By Jill Serjeant and Jane Ross
From plant-based meals to repeat tuxedos and water bottle bans, Hollywood has come to embrace sustainability in an awards season usually known for excess.
Some of Hollywood’s biggest stars are now turning words into action on red carpets and at gala dinners as they crisscross the United States for award shows and appearances.
THE HOLLYWOOD IMPACT
Dinners at the Golden Globes, Screen Actors Guild and Critics’ Choice Awards in January served up vegan fare. The Academy of Motion Picture Arts and Sciences has banned plastic water bottles at all Oscar events. They have also said that all food served at the events will be sustainably farmed.
“Consuming animals is no longer just a personal choice. It has a drastic and vast consequence on the rest of the world and all of us,” said Joaquin Phoenix. The “Joker” best actor nominee is a lifelong vegan who encouraged organizers of the Golden Globes to switch to an entirely plant-based menu for the first time.

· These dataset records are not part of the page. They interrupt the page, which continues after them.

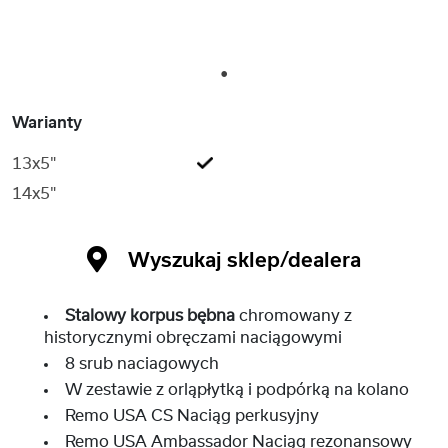
1
Warianty
13x5"
14x5"
Wyszukaj sklep/dealera
Stalowy korpus bębna
chromowany z
historycznymi obręczami naciągowymi
8 srub naciagowych
W zestawie z orląpłytką i podpórką na kolano
Remo USA CS Naciąg perkusyjny
Remo USA Ambassador Naciąg rezonansowy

Others are ditching planes and private jets for electric or hybrid cars as they travel to festivals around the world.
“Stranger Things” actor Brett Gelman is among those who say that they plan to review their lifestyles. “I plan to change a great deal in my diet, and the way I use energy, composting, the way I purchase clothing. … I’m certainly not taking any private jets,” Gelman told reporters last month.

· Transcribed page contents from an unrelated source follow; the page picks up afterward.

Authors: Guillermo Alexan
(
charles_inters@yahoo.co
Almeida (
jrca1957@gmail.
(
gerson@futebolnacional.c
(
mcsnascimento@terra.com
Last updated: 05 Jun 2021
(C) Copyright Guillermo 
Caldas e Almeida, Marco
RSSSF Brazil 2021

Inspired by teen activist Greta Thunberg, Jane Fonda is bringing her Fire Drill Fridays climate change protest from Washington to Los Angeles, two days before next Sunday’s Oscar ceremony.
To be sure, there is still a way to go. While celebrity gift bags this season include items like a “self-watering, self-fertilizing farmstand,” they also offer cruises on luxury yachts.

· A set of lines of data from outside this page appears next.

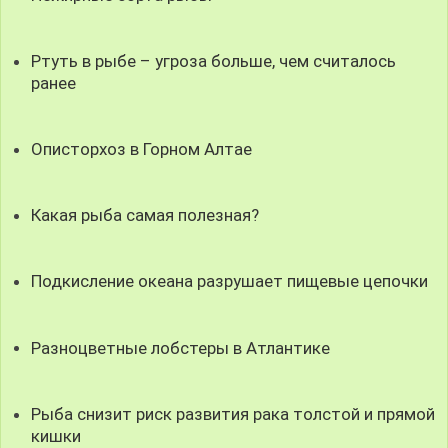
Ртуть в рыбе – угроза больше, чем считалось
ранее
Описторхоз в Горном Алтае
Какая рыба самая полезная?
Подкисление океана разрушает пищевые цепочки
Разноцветные лобстеры в Атлантике
Рыба снизит риск развития рака толстой и прямой
кишки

Last month, guests at the MusiCares gala dinner were served steak and chicken on the same plate. At the Critics’ Choice Awards in January, “The Marvelous Mrs. Maisel” actress Alex Borstein quipped that she planned to head to a steak house after the vegan dinner served.
‘NO HOLLYWOOD ON A DEAD PLANET’
Anti-climate change group Extinction Rebellion planned a protest at the famous Hollywood sign on the eve of the Academy Awards, aimed at persuading the entertainment industry to do more.
“Some stars of Hollywood are aware of the scale of the climate crisis, and some have started to take action. … But we do not believe that Hollywood as a whole has taken an acceptable stance on the climate crisis,” the group said in a statement announcing the protest.
“There is no Hollywood on a dead planet,” the group added.
Daniel Hinerfeld, director of content partnerships at the Natural Resources Defense Council, said the publicity around initiatives like vegan dinners “shows the power that Hollywood has to start conversations, to set trends, and to shift attitudes.”
He urged the industry to do more and to use its storytelling powers to highlight climate change.
“We need to see more film and TV that deals with all of the incredibly complicated, dramatic and potentially comedic aspects of climate change,” Hinerfeld said.
THE RISE OF SUSTAINABLE FASHION
Red carpet fashion is next to catch up, led by designers like Jean Paul Gaultier, who are inspiring change in the fashion world. In January, Gaultier’s Paris retirement show featured upcycled haute couture, including skirts made out of silk ties.
Joaquin Phoenix, who has won a slew of awards this year, won kudos in January for his plans to stick with the same tuxedo throughout the season.
“He chooses to make choices for the future of the planet. He has also chosen to wear this same tux for the entire award season to reduce waste,” tweeted designer Stella McCartney, who provided the tux.
It is not yet certain whether other stars will follow suit, or choose recycled gowns for the world’s biggest red carpet at the Oscars.
Rising New York-based designer Daniel Silverstein, who creates clothing from remnants and scraps, says he has not so far had any red carpet approaches for his Zero Waste Daniel label. However, he plans to give A-listers the benefit of the doubt.
“People in Hollywood and the music industry are fanatical about using ethical beauty products. So I am sure there is a lot of sustainability under the surface that we don’t even realize,” he said.
“What I would hope to see more of is people with a platform using their opportunity to talk about their personal style and to change the conversation.”